ACCORD COMMERCIAL - L’Agoa prolongée jusqu’à fin 2026

La prolongation de l’Agoa jusqu’à fin 2026 offre un répit aux exportateurs africains. Elle n’efface toutefois pas les incertitudes.

Donald Trump a signé le décret prolongeant l’Agoa jusqu’à la fin de l’année en cours.

Prolongée in extremis jusqu’au 31 décembre 2026, l’African Growth and Opportunity Act (Agoa) offre un répit aux pays africains exportateurs vers les États-Unis, en particulier dans le secteur textile. Si la reconduction rétroactive de l’accord soulage les entreprises, elle ne dissipe pas les incertitudes sur la compétitivité, la visibilité des commandes et l’avenir du partenariat commercial.

Une prolongation arrachée de justesse qui évite le pire. La décision était attendue avec fébrilité. Le 3 février 2026, le président américain Donald Trump a signé la loi prolongeant l’African Growth and Opportunity Act (Agoa) jusqu’au 31 décembre 2026, quelques heures après l’adoption in extremis d’une loi budgétaire de 1 200 milliards de dollars par le Congrès. Une signature qui met fin à l’incertitude née de l’expiration de l’accord, le 30 septembre 2025, et qui s’accompagne d’un effet rétroactif à cette date.

Pour les pays africains bénéficiaires, et en particulier pour les industries textiles, cette prolongation évite une rupture brutale. « C’est mieux que rien », résume Herilanto Rakotoarisoa, président du Groupement des Entreprises Franches et Partenaires (GEFP). « Le point positif, c’est le caractère rétroactif de la mesure, donc remboursable, puisque certaines entreprises avaient déjà payé la surtaxe. »
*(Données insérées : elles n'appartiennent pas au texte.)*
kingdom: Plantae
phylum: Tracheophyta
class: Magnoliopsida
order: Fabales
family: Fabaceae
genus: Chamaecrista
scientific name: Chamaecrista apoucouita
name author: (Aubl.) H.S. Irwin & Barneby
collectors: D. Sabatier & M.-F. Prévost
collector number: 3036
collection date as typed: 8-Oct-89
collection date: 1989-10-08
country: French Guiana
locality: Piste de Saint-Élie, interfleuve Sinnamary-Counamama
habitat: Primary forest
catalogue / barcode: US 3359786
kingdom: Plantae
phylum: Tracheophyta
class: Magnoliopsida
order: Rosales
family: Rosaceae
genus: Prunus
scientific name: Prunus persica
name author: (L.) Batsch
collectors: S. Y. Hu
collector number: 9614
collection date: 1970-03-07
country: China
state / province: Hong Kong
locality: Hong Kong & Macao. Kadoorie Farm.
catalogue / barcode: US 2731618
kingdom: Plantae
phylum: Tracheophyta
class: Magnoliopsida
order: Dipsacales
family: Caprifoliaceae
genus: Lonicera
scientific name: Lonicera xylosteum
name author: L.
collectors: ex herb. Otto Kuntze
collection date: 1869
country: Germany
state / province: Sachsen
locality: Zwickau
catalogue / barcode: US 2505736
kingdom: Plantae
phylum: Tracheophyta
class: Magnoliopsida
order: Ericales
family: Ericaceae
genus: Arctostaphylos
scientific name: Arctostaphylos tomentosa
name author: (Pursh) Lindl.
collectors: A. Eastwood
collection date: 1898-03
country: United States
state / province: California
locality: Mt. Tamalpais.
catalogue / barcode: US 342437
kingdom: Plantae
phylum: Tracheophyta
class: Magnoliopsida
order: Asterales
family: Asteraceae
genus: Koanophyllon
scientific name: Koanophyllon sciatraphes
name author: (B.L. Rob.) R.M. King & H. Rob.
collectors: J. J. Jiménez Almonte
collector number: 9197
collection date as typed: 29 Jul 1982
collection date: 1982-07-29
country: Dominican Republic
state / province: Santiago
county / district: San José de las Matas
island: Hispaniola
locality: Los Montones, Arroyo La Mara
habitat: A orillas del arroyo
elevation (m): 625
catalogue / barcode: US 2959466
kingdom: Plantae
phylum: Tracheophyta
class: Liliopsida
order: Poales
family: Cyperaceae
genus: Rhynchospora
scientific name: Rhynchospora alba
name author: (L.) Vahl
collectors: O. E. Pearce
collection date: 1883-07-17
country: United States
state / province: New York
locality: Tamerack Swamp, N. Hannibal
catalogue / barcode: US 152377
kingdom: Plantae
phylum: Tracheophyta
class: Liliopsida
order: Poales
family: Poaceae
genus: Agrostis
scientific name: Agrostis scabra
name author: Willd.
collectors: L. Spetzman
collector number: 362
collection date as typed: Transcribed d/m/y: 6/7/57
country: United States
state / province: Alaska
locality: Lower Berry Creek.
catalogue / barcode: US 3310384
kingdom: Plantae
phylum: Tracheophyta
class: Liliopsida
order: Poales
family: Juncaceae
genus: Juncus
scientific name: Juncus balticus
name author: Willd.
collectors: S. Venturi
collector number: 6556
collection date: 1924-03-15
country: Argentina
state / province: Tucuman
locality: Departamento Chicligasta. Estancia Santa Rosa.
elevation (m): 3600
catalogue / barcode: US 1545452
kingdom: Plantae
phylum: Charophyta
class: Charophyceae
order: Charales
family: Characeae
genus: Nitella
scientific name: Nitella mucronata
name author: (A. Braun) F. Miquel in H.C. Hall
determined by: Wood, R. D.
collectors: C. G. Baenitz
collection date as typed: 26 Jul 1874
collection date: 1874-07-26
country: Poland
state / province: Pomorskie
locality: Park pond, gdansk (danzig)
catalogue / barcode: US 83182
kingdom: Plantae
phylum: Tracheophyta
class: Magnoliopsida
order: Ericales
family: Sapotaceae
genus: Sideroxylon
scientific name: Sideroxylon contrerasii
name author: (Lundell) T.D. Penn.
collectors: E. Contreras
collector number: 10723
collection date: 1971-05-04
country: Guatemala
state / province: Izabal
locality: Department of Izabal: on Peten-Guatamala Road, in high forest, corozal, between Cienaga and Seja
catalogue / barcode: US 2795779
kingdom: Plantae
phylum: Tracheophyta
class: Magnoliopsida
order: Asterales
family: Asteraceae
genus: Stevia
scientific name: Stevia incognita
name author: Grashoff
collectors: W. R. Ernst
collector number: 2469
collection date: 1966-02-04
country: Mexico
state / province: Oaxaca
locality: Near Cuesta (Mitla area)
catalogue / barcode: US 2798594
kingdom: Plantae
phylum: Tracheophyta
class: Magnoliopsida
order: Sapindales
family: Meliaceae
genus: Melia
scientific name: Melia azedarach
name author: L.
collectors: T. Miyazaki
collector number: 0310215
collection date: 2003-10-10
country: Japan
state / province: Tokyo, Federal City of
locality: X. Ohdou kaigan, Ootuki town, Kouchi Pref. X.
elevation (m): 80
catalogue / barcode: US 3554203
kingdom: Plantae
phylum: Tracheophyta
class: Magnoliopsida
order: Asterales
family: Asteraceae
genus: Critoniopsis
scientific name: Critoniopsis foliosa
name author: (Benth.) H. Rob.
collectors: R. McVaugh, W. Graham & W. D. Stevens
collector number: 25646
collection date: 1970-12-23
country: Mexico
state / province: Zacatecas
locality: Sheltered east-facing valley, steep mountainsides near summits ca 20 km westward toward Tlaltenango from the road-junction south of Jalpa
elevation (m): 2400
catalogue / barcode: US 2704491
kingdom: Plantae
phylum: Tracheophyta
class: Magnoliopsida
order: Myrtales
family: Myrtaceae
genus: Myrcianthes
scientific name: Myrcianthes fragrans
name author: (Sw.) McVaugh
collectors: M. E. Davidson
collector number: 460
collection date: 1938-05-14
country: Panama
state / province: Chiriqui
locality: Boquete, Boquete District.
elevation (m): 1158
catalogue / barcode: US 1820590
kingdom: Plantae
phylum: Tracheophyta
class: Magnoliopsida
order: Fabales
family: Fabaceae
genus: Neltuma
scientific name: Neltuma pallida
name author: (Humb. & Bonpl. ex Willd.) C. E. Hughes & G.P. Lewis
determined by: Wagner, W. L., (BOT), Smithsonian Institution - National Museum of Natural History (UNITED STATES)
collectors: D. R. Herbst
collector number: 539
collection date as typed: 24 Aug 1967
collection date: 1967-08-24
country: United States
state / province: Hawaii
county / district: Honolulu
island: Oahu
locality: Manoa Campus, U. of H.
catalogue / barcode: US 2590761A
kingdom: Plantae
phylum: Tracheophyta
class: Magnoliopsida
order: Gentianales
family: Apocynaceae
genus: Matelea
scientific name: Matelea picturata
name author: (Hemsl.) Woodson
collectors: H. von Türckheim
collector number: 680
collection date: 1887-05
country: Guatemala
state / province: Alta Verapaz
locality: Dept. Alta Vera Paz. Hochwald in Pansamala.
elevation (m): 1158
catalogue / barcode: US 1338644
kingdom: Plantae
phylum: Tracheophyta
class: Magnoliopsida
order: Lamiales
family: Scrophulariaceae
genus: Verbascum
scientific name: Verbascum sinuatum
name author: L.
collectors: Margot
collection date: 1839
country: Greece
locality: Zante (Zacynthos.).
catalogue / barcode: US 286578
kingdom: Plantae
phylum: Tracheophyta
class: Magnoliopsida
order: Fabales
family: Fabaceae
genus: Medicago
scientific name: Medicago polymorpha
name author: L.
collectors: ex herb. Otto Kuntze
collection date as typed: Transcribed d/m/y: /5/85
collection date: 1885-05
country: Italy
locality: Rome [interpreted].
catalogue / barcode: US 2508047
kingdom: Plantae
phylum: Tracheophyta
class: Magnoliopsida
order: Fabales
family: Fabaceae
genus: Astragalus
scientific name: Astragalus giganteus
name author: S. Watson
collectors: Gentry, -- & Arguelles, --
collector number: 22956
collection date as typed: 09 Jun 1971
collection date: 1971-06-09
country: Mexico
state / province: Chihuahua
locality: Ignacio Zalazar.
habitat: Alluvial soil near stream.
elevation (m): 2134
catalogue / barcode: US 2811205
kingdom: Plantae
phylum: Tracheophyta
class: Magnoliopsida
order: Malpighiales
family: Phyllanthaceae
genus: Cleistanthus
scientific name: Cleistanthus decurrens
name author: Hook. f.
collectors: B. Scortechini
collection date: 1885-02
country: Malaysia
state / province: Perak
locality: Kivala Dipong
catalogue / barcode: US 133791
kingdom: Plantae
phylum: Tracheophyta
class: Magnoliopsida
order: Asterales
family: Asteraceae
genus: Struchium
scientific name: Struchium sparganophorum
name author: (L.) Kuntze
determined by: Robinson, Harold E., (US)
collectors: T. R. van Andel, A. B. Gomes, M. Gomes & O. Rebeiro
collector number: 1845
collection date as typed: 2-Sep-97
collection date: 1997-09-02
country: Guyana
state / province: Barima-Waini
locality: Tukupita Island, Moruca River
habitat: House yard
Grâce à cette reconduction, les entreprises ayant conservé des commandes peuvent poursuivre leur activité, tandis que certaines, contraintes de licencier, espèrent désormais renégocier avec leurs clients. « Pour la préparation de la campagne 2026, celles qui avaient encore des commandes peuvent continuer à travailler », souligne-t-il, tout en rappelant que la fenêtre reste étroite : « La campagne textile est courte, il faudra encore se battre dur l’année prochaine. »

Un soulagement fragile

Si la prolongation de l’Agoa offre un répit, elle ne dissipe pas toutes les inquiétudes. La compétitivité reste fragile, d’autant plus que, sur le terrain, la majorité des commandes pour cette année a déjà été orientée vers l’Égypte, laissant peu de place aux entreprises franches africaines. 

« Nous étions compétitifs grâce à l’Agoa. Le renouvellement est acquis, mais il faut d’abord annuler cette surtaxe», insiste Herilanto Rakotoarisoa, rappelant que le lobbying se poursuit pour obtenir de la visibilité. « Il faut aussi prévoir un plan B. »

Du côté des entreprises, la prudence domine. « C’est déjà ça, c’est la décision du président », réagit Zoé Rakotonimbahy, de la société Kaliana. « Nous avons fait de notre mieux à travers les combats et le lobbying, mais nous devons aussi chercher d’autres marchés et envisager une reconversion vers d’autres activités. »

La question du remboursement des surtaxes reste floue. « On ne connaît pas encore la procédure concernant le caractère rétroactif. Logiquement, c’est l’importateur qui devrait en bénéficier, puisqu’il a payé la taxe», explique-t-elle. Chez Kaliana, l’impact s’est surtout fait sentir sur les prix, plutôt que sur l’emploi. « Nous n’avons pas réduit le nombre d’employés, mais les prix ont baissé. Les commandes pour le marché américain devraient sortir au mois de mars. »

En attendant, l’Agoa demeure un pilier des relations commerciales entre les États-Unis et l’Afrique, mais aussi un instrument politique. Sa prolongation jusqu’en 2026 rassure à court terme, sans lever les incertitudes sur l’après-Agoa, dans un contexte international toujours plus instable.